(Text section Opens)

Hi!
I’m facing an issue where the parent workflow never completes
after the child workflow is completed.
The child workflow is completed successfully and we can assert the claim
by looking at the artifacts produced and the logs.
{
"executionConfig": {
"taskQueue": {
"name": "parent-cycle",
"kind": "Normal"
},
"workflowExecutionTimeout": "0s",
"workflowRunTimeout": "0s",
"defaultWorkflowTaskTimeout": "10s"
},
"workflowExecutionInfo": {
"execution": {
"workflowId": "parent-cycle-1",
"runId": "db80c230-3bdf-11ee-90d7-00155d1836bf"
},
"type": {
"name": "ParentWorkflowV1"
},
"startTime": "2023-08-07T00:17:29.270762753Z",
"status": "Running",
"historyLength": "10",
"executionTime": "2023-08-07T00:17:29.270762753Z",
"memo": {
},
"searchAttributes": {
"indexedFields": {
"BuildIds": "[\"unversioned\"]"
}
},
"autoResetPoints": {
},
"stateTransitionCount": "6",
"historySizeBytes": "5277",
"mostRecentWorkerVersionStamp": {
}
},
"pendingChildren": [
{
"workflowId": "child-cycle-1",
"runId": "fcf59eea-3bdf-11ee-8c3b-00155d1836bf",
"workflowTypeName": "ChildWorkflowV1",
"initiatedId": "6",
"parentClosePolicy": "Abandon"
}
]
}
The child workflow history and execution doesn’t seem to exist anymore.
$ TEMPORAL_ADDRESS=localhost:7777 temporal workflow describe --namespace customer1 --workflow-id child-cycle-1
Error: workflow describe failed: sql: no rows in result set
('export TEMPORAL_CLI_SHOW_STACKS=1' to see stack traces)
The namespace configuration.
$ TEMPORAL_ADDRESS=localhost:7777 temporal operator namespace describe customer1
NamespaceInfo.Name customer1
NamespaceInfo.Id ac179d56-3be0-11ee-a34e-00155d1836bf
NamespaceInfo.Description
NamespaceInfo.OwnerEmail
NamespaceInfo.State Registered
Config.WorkflowExecutionRetentionTtl 24h0m0s
ReplicationConfig.ActiveClusterName active
ReplicationConfig.Clusters [&ClusterReplicationConfig{ClusterName:active,}]
Config.HistoryArchivalState Disabled
Config.VisibilityArchivalState Disabled
IsGlobalNamespace false
FailoverVersion 0
FailoverHistory []
I’m not if this information can help but at some point the cluster was under provisioned and the queues (task_queue, timer_queue) become quiet large. ~20millions rows.
My assumption is that a race condition happened between the history cleanup of the child workflow and the signal to the parent workflow.
Setup:
version: 1.21.4
database: postgres 13 (aurora)
os: EKS
What can cause such behavior ?
Thanks

(Text section Closes)

- Assignment: Reproduce the forum post verbatim, from "My assumption is" up to and including "postgres 13 (aurora)". The lines below are separate material, unrelated to the forum post.

(Dataset records Opens)

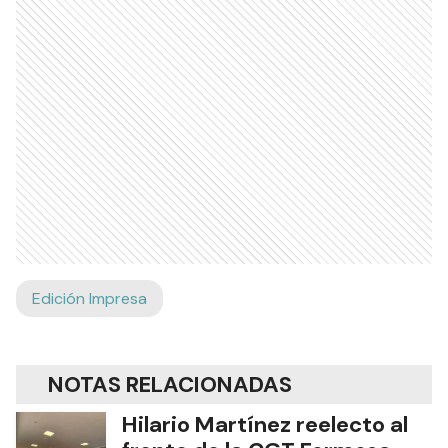
Edición Impresa
NOTAS RELACIONADAS
Hilario Martínez reelecto al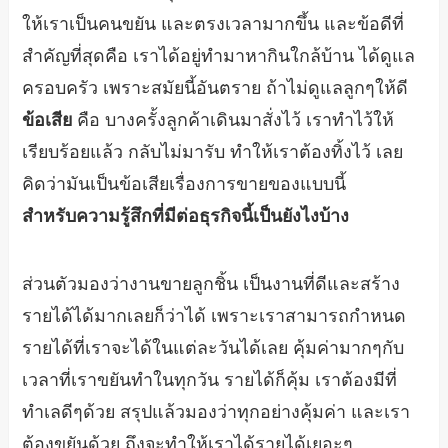
ให้เราเป็นคนขยัน และตรงเวลามากขึ้น และข้อดีที่
สำคัญที่สุดคือ เราได้อยู่ทำมาหากินใกล้บ้าน ได้ดูแล
ครอบครัว เพราะสมัยนี้อันตราย ถ้าไม่ดูแลลูกๆให้ดี
ข้อเสีย
คือ บางครั้งลูกค้าเดินมาสั่งไว้ เราทำไว้ให้
เรียบร้อยแล้ว กลับไม่มารับ ทำให้เราต้องทิ้งไว้ เลย
คิดว่ามันเป็นข้อเสียเรื่องการขายของแบบนี้
สำหรับความรู้สึกที่มีต่อธุรกิจนี้เป็นยังไงบ้าง
ส่วนตัวมองว่างานขายลูกชิ้น เป็นงานที่ดีและสร้าง
รายได้ได้มากเลยก็ว่าได้ เพราะเราสามารถกำหนด
รายได้ที่เราจะได้ในแต่ละวันได้เลย คุ้มค่ามากๆกับ
เวลาที่เราขยันทำในทุกวัน รายได้ก็คุ้ม เราต้องมีที่
ทำเลดีๆด้วย สรุปแล้วมองว่าทุกอย่างคุ้มค่า และเรา
ต้องขยันด้วย ถึงจะทำให้เราได้รายได้เยอะๆ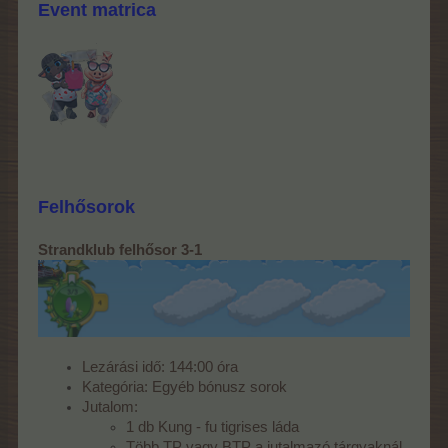
Event matrica
Felhősorok
Strandklub felhősor 3-1
Lezárási idő: 144:00 óra
Kategória: Egyéb bónusz sorok
Jutalom:
1 db Kung - fu tigrises láda
Több TP vagy BTP a jutalmazó tárgyaknál.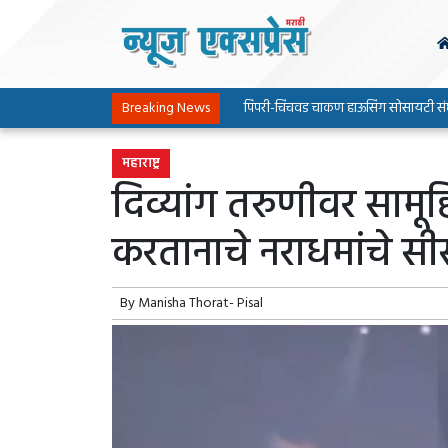
Breaking News
पिंपरी-चिंचवड चाकण हाऊसिंग सोसायटी संघटनेच्या
महाराष्ट्र
दिव्यांग तरुणीवर सामू
करतानाचे नराधमांचे सी
By
Manisha Thorat- Pisal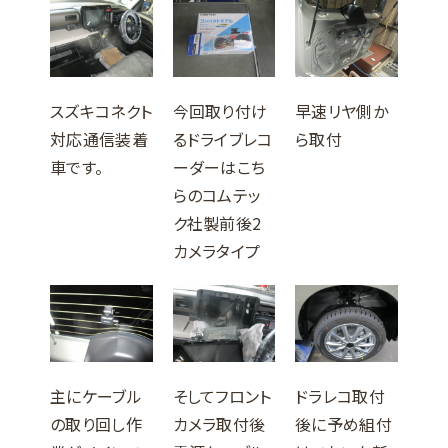
スズキコネクト
今回取り付け
早速リヤ側か
対応通信装着
るドライブレコ
ら取付
車です。
ーダーはこち
らのコムテッ
ク社製前後2
カメラタイプ
主にケーブル
そしてフロント
ドラレコ取付
の取り回し作
カメラ取付後
後に予め組付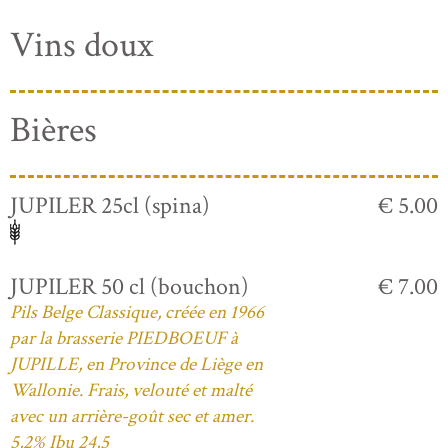
Vins doux
Bières
JUPILER 25cl (spina)
€ 5.00
JUPILER 50 cl (bouchon)
€ 7.00
Pils Belge Classique, créée en 1966
par la brasserie PIEDBOEUF à
JUPILLE, en Province de Liège en
Wallonie. Frais, velouté et malté
avec un arrière-goût sec et amer.
5,2% Ibu 24,5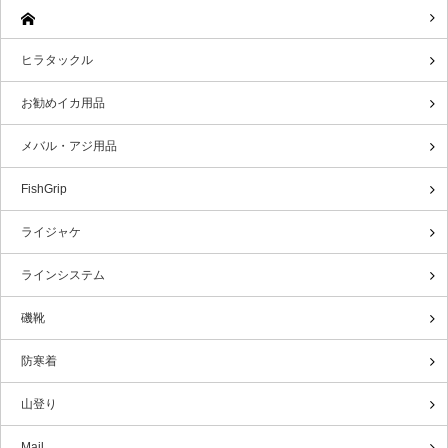
ヒラタックル
お勧めイカ用品
メバル・アジ用品
FishGrip
ライジャケ
ラインシステム
磯靴
防寒着
山登り
Mail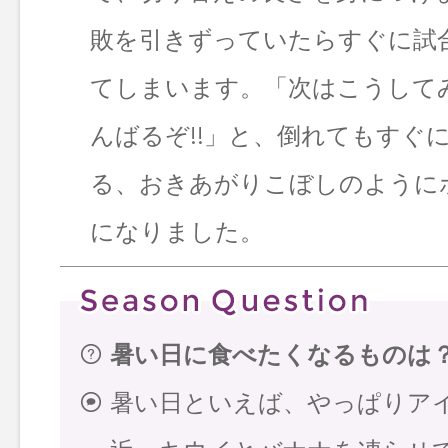
敗を引きずっていたらすぐに試
てしまいます。「次はこうして
んばるぞ!!」と、倒れてもすぐ
る、おきあがりこぼしのように
になりました。
暑い日に食べたくなるものは
暑い日といえば、やっぱりア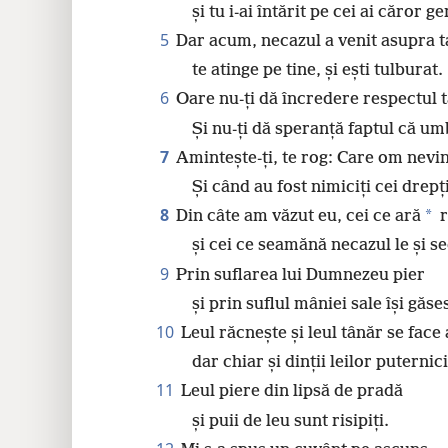
și tu i-ai întărit pe cei ai căror 
5
Dar acum, necazul a venit asupra ta,
te atinge pe tine, și ești tulburat.
6
Oare nu-ți dă încredere respectul
Și nu-ți dă speranță faptul că umb
7
Amintește-ți, te rog: Care om nevin
Și când au fost nimiciți cei drepț
8
*
Din câte am văzut eu, cei ce ară
r
și cei ce seamănă necazul le și s
9
Prin suflarea lui Dumnezeu pier
și prin suflul mâniei sale își găse
10
Leul răcnește și leul tânăr se face 
dar chiar și dinții leilor puternic
11
Leul piere din lipsă de pradă
și puii de leu sunt risipiți.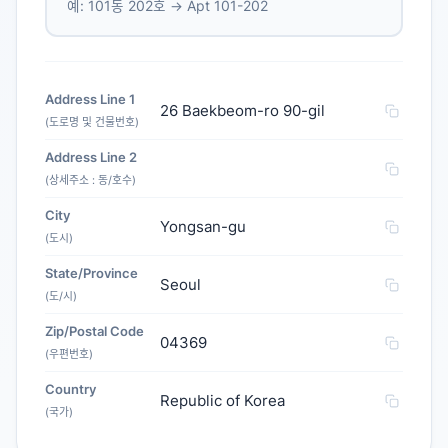
예: 101동 202호 → Apt 101-202
Address Line 1
26 Baekbeom-ro 90-gil
(도로명 및 건물번호)
Address Line 2
(상세주소 : 동/호수)
City
Yongsan-gu
(도시)
State/Province
Seoul
(도/시)
Zip/Postal Code
04369
(우편번호)
Country
Republic of Korea
(국가)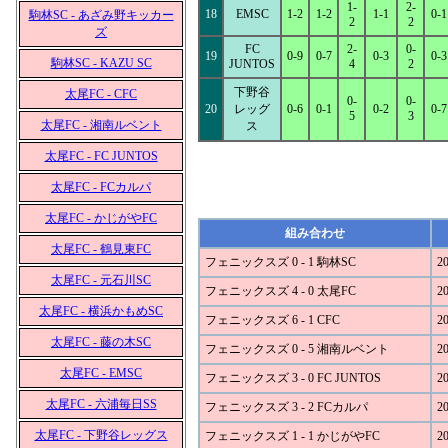
1-
2-
18
EMSC
1-2
1-2
1-1
0-1
駒林SC - あざみ野キッカー
2
2
ズ
FC
2-
0-
19
0-9
0-7
0-3
0-3
駒林SC - KAZU SC
JUNTOS
4
2
下野谷
太尾FC - CFC
0-
0-
20
レッグ
0-6
0-1
0-2
0-7
5
3
太尾FC - 湘南ルベント
ス
太尾FC - FC JUNTOS
太尾FC - FCカルパ
太尾FC - かじがやFC
組み合わせ
太尾FC - 鶴見東FC
フェニックスズ 0 - 1 駒林SC
20
太尾FC - 元石川SC
フェニックスズ 4 - 0 太尾FC
20
太尾FC - 横浜かもめSC
フェニックスズ 6 - 1 CFC
20
太尾FC - 藤の木SC
フェニックスズ 0 - 5 湘南ルベント
20
太尾FC - EMSC
フェニックスズ 3 - 0 FC JUNTOS
20
太尾FC - 六浦毎日SS
フェニックスズ 3 - 2 FCカルパ
20
太尾FC - 下野谷レッグス
フェニックスズ 1 - 1 かじがやFC
20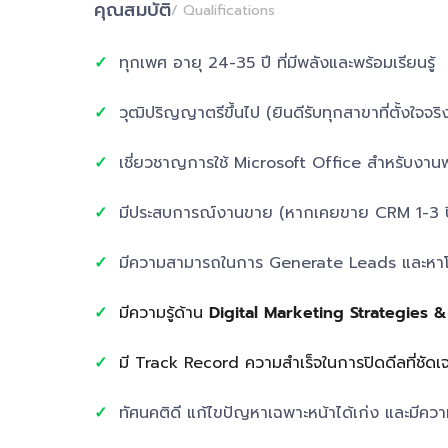
คุณสมบัติ
/ Qualifications
ทุกเพศ อายุ 24-35 ปี ที่มีพลังและพร้อมเรียนรู้
วุฒิปริญญาตรีขึ้นไป (ยินดีรับทุกสาขาที่ตั้งใจจริ
เชี่ยวชาญการใช้ Microsoft Office สำหรับงานพ
มีประสบการณ์งานขาย (หากเคยขาย CRM 1-3 ปี
มีความสามารถในการ Generate Leads และหา
มีความรู้ด้าน
Digital Marketing Strategies 
มี Track Record ความสำเร็จในการปิดดีลที่ชัดเ
ทัศนคติดี แก้ไขปัญหาเฉพาะหน้าได้เก่ง และมีควา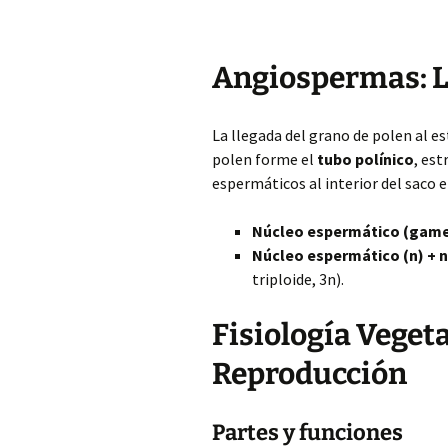
Angiospermas: L
La llegada del grano de polen al e
polen forme el
tubo polínico
, est
espermáticos al interior del saco 
Núcleo espermático (gam
Núcleo espermático (n) + n
triploide, 3n).
Fisiología Vegeta
Reproducción
Partes y funciones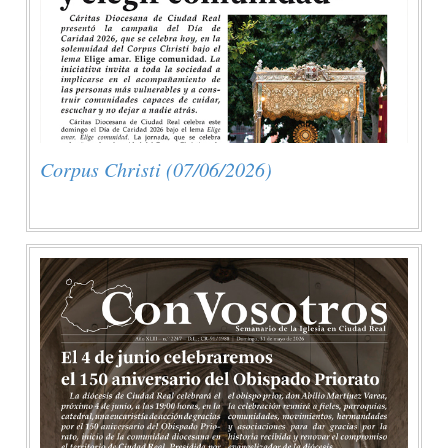
Corpus Christi (07/06/2026)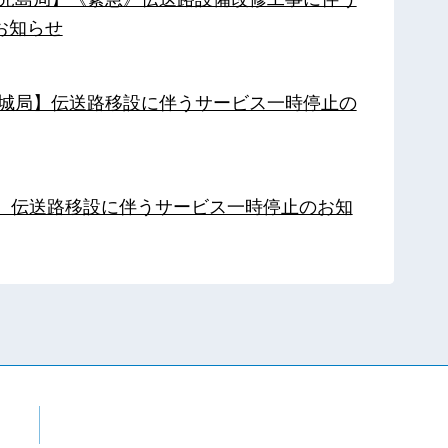
お知らせ
【都城局】伝送路移設に伴うサービス一時停止の
局】伝送路移設に伴うサービス一時停止のお知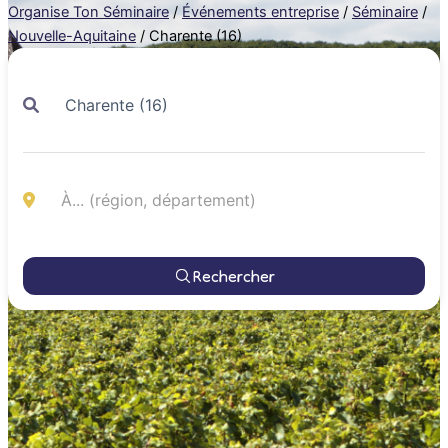
Organise Ton Séminaire
/
Événements entreprise
/
Séminaire
/
Nouvelle-Aquitaine
/
Charente (16)
Rechercher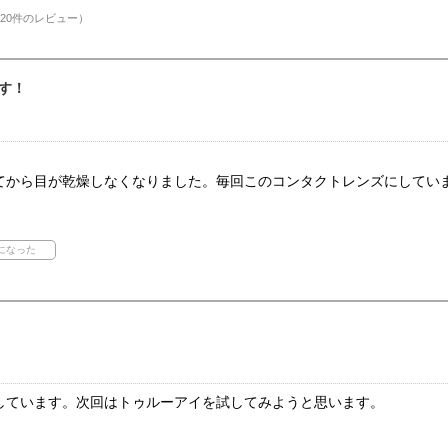
20件のレビュー）
す！
てから目が乾燥しなくなりました。毎回このコンタクトレンズにしてい
しています。次回はトゥルーアイを試してみようと思います。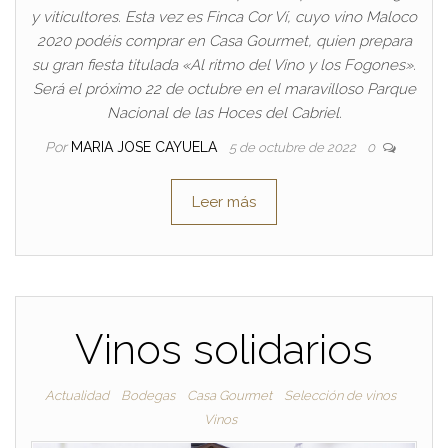
y viticultores. Esta vez es Finca Cor Ví, cuyo vino Maloco
2020 podéis comprar en Casa Gourmet, quien prepara
su gran fiesta titulada «Al ritmo del Vino y los Fogones».
Será el próximo 22 de octubre en el maravilloso Parque
Nacional de las Hoces del Cabriel.
Por
MARIA JOSE CAYUELA
5 de octubre de 2022
0
Leer más
Vinos solidarios
Actualidad
Bodegas
Casa Gourmet
Selección de vinos
Vinos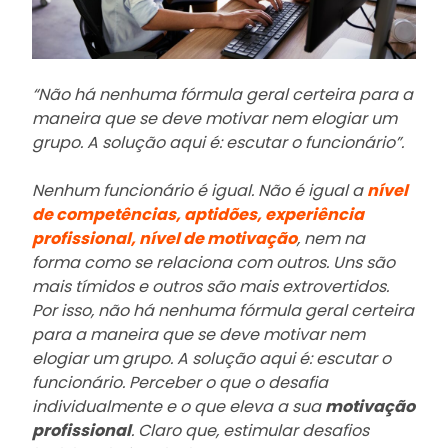
“Não há nenhuma fórmula geral certeira para a
maneira que se deve motivar nem elogiar um
grupo. A solução aqui é: escutar o funcionário”.
Nenhum funcionário é igual. Não é igual a
nível
de competências, aptidões, experiência
profissional, nível de motivação
,
nem na
forma como se relaciona com outros. Uns são
mais tímidos e outros são mais extrovertidos.
Por isso, não há nenhuma fórmula geral certeira
para a maneira que se deve motivar nem
elogiar um grupo. A solução aqui é: escutar o
funcionário. Perceber o que o desafia
individualmente e o que eleva a sua
motivação
profissional
. Claro que, estimular desafios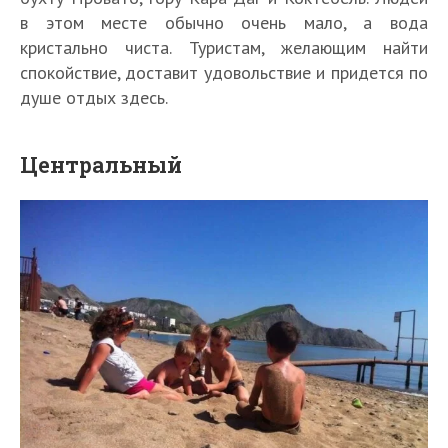
в этом месте обычно очень мало, а вода
кристально чиста. Туристам, желающим найти
спокойствие, доставит удовольствие и придется по
душе отдых здесь.
Центральный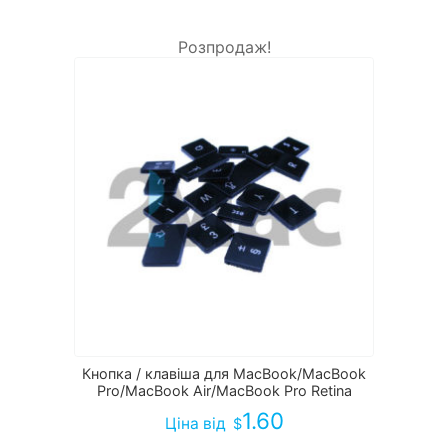
Розпродаж!
Кнопка / клавіша для MacBook/MacBook
Pro/MacBook Air/MacBook Pro Retina
1.60
Ціна
від
$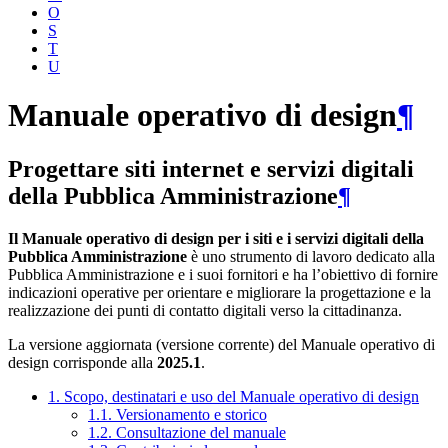
O
S
T
U
Manuale operativo di design
¶
Progettare siti internet e servizi digitali
della Pubblica Amministrazione
¶
Il Manuale operativo di design per i siti e i servizi digitali della
Pubblica Amministrazione
è uno strumento di lavoro dedicato alla
Pubblica Amministrazione e i suoi fornitori e ha l’obiettivo di fornire
indicazioni operative per orientare e migliorare la progettazione e la
realizzazione dei punti di contatto digitali verso la cittadinanza.
La versione aggiornata (versione corrente) del Manuale operativo di
design corrisponde alla
2025.1
.
1. Scopo, destinatari e uso del Manuale operativo di design
1.1. Versionamento e storico
1.2. Consultazione del manuale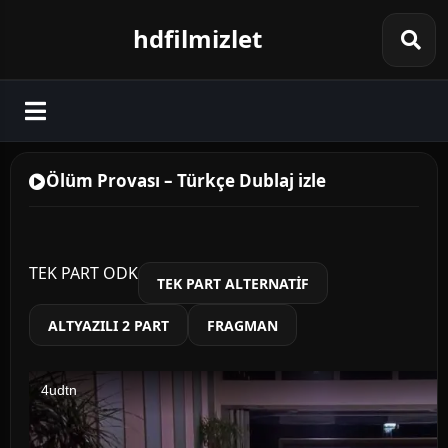
hdfilmizlet
Ölüm Provası – Türkçe Dublaj izle
TEK PART ODK
TEK PART ALTERNATİF
ALTYAZILI 2 PART
FRAGMAN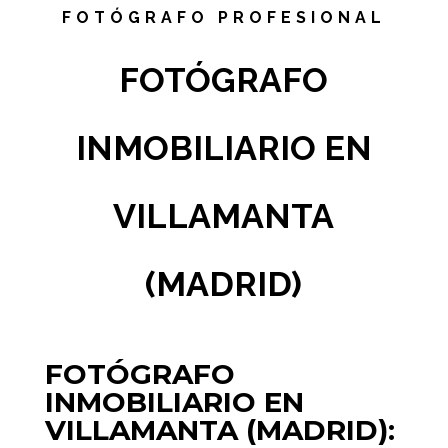
FOTÓGRAFO PROFESIONAL
FOTÓGRAFO
INMOBILIARIO EN
VILLAMANTA
(MADRID)
FOTÓGRAFO
INMOBILIARIO EN
VILLAMANTA (MADRID):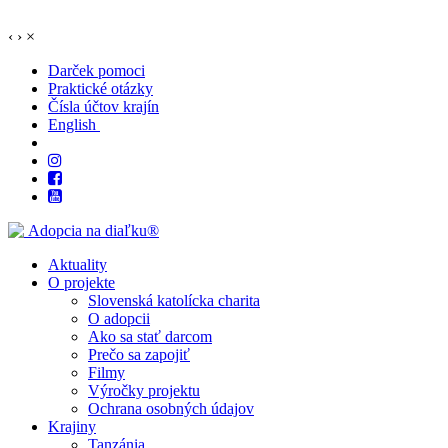
‹
›
×
Darček pomoci
Praktické otázky
Čísla účtov krajín
English
Aktuality
O projekte
Slovenská katolícka charita
O adopcii
Ako sa stať darcom
Prečo sa zapojiť
Filmy
Výročky projektu
Ochrana osobných údajov
Krajiny
Tanzánia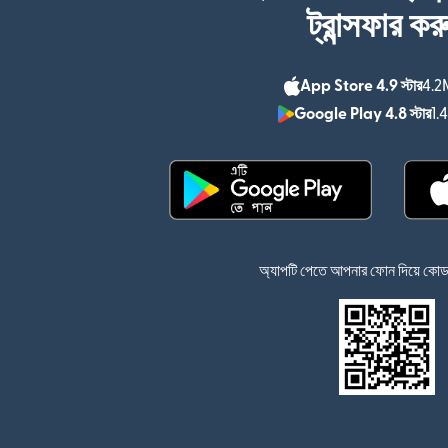
ট্রান্সফার কর
App Store 4.9 স্টার
4.2M
Google Play 4.8 স্টার
1.
(নতুন উইন্ডোতে খুলবে)
অ্যাপটি পেতে আপনার ফোন দিয়ে কোডটি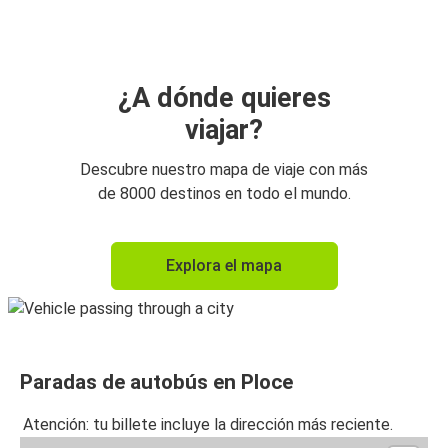
¿A dónde quieres
viajar?
Descubre nuestro mapa de viaje con más
de 8000 destinos en todo el mundo.
Explora el mapa
Paradas de autobús en Ploce
Atención: tu billete incluye la dirección más reciente.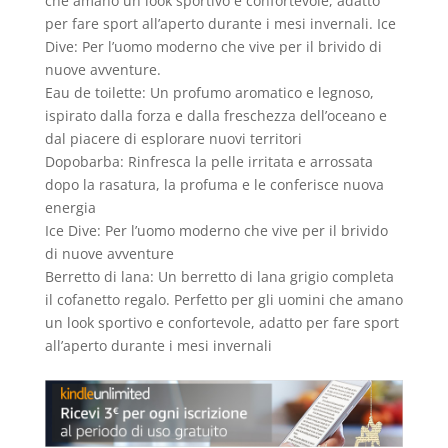
che amano un look sportivo e confortevole, adatto
per fare sport all’aperto durante i mesi invernali. Ice
Dive: Per l’uomo moderno che vive per il brivido di
nuove avventure.
Eau de toilette: Un profumo aromatico e legnoso,
ispirato dalla forza e dalla freschezza dell’oceano e
dal piacere di esplorare nuovi territori
Dopobarba: Rinfresca la pelle irritata e arrossata
dopo la rasatura, la profuma e le conferisce nuova
energia
Ice Dive: Per l’uomo moderno che vive per il brivido
di nuove avventure
Berretto di lana: Un berretto di lana grigio completa
il cofanetto regalo. Perfetto per gli uomini che amano
un look sportivo e confortevole, adatto per fare sport
all’aperto durante i mesi invernali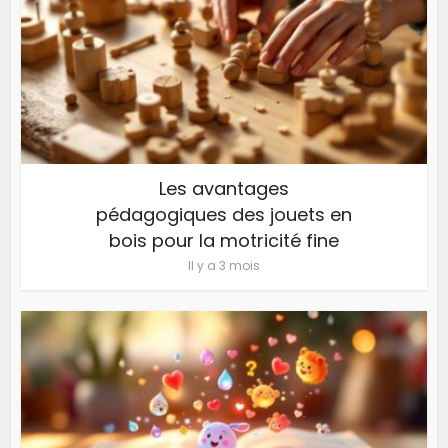
Les avantages
pédagogiques des jouets en
bois pour la motricité fine
Il y a 3 mois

(Dataset records Closes)

- Answer to this problem:
My assumption is that a race condition happened between the history cleanup of the child workflow and the signal to the parent workflow.
Setup:
version: 1.21.4
database: postgres 13 (aurora)